Biden is at best a conventional democratic politician. he has some good points and some bad ones. he does not appear to be totally ignorant incompetent completely self absorbed or vindictive. is he a “cowboy” when it comes to international intervention probably, does he fawn over bankers maybe. is he engaged in a criminal enterprise to enrich himself and some chosen cronies I do not think so. our choice seems unavoidable at this time.
unless you can get a mass movement with huge demonstration in all the major cities in the country and shut down commerce across the country by convincing the vast majority of the people you are correct and that they and we should demand something much better you are just talking theoretical bullshit and what you say is unimportant to the business at hand.
uncle frogy
Bruce H says
It seems to me, watching from the sidelines, that public education has already been cut to the bone. Now the vultures are sucking at the marrow.

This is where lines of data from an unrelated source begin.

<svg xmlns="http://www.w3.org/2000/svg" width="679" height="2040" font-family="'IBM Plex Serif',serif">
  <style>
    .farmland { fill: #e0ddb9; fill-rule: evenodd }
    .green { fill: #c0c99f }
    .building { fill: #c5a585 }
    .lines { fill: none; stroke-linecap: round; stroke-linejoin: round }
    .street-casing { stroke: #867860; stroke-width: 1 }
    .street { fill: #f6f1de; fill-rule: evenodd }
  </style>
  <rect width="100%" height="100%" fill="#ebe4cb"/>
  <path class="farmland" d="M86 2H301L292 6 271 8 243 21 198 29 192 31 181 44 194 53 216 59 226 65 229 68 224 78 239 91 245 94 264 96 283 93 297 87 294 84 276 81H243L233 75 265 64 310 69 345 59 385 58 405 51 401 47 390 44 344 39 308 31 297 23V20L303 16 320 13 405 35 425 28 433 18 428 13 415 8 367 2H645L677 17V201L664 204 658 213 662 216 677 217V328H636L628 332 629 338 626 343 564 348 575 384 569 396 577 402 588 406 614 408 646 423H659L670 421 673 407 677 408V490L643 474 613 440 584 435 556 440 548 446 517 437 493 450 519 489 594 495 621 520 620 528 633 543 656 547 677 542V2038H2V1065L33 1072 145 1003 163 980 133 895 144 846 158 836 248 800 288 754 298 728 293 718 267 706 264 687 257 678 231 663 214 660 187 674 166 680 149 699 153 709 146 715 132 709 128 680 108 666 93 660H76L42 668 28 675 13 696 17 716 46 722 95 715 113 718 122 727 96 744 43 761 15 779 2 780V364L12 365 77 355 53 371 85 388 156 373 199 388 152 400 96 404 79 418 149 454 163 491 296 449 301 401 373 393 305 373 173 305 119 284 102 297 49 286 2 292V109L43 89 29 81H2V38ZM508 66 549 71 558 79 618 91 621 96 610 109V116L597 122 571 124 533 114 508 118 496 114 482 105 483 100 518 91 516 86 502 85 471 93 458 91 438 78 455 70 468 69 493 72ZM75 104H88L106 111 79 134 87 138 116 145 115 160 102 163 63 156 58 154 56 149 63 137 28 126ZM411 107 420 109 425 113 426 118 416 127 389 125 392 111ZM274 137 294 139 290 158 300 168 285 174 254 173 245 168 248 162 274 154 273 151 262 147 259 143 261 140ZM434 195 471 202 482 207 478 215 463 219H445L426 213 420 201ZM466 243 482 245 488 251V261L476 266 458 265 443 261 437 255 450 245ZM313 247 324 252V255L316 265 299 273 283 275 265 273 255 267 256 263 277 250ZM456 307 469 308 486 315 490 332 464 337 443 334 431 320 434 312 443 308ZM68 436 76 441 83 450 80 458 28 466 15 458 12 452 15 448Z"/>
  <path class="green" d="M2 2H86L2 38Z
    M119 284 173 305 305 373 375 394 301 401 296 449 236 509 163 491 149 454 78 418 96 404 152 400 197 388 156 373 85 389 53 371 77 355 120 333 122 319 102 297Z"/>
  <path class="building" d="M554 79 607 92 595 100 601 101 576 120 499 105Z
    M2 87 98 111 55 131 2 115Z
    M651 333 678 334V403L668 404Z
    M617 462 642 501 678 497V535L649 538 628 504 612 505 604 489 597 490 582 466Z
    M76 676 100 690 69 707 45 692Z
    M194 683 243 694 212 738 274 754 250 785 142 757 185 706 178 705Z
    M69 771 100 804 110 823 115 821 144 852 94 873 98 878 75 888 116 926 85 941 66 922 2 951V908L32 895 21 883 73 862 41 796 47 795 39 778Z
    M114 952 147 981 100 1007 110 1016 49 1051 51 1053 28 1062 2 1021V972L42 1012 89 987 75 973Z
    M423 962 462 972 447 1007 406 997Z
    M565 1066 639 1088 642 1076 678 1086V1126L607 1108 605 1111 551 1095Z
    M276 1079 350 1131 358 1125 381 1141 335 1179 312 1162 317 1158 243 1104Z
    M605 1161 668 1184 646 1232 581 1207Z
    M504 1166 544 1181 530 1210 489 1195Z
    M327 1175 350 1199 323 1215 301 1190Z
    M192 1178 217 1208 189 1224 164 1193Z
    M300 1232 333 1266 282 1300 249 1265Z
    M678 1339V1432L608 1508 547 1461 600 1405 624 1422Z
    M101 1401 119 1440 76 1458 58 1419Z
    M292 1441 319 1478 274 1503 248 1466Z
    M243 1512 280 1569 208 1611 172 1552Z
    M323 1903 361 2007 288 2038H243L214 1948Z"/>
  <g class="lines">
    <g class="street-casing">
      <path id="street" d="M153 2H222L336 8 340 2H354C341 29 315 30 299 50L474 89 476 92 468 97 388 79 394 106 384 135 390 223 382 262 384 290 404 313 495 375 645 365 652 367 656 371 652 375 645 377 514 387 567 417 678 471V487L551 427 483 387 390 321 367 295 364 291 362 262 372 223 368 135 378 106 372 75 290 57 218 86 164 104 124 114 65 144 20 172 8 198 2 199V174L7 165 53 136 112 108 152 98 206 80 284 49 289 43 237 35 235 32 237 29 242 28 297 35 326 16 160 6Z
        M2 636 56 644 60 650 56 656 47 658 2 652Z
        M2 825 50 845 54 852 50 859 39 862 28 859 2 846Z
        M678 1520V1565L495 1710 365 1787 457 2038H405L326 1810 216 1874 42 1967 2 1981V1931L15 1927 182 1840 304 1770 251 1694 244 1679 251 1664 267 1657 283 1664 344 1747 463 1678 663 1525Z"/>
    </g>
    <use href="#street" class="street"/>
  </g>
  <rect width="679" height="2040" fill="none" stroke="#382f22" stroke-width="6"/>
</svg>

If things keep going the way they have been for the last forty years, we won’t have a public education system to resurrect. We’ll have to start fresh, building new systems out of the ashes of the old once the parasites have destroyed the host they need to survive. As the magic 8-ball might say: outlook uncertain.
Jado says
“…is going to hit the poorest population, the people who have the most to gain, hardest, while the wealthy institutions are unaffected. The economic inequities in the US have been expanding for a long time, and are a source of inefficiency and corruption already, and they’re just going to grow further in the aftermath of the pandemic.”
It’s a feature, not a bug. If you think this is an accident, you’re fooling yourself. Uneducated hopeless serfs is the end game, grateful for any menial job and whatever scraps the Lords and Ladies are willing to part with. After all, you only need so many engineers, but you need a lot of warehouse staff. At least until the engineers invent sufficiently-advanced robots…
The beginning of the movie “Elysium” is the platonic ideal of the Master Class. They just have to work on the end part.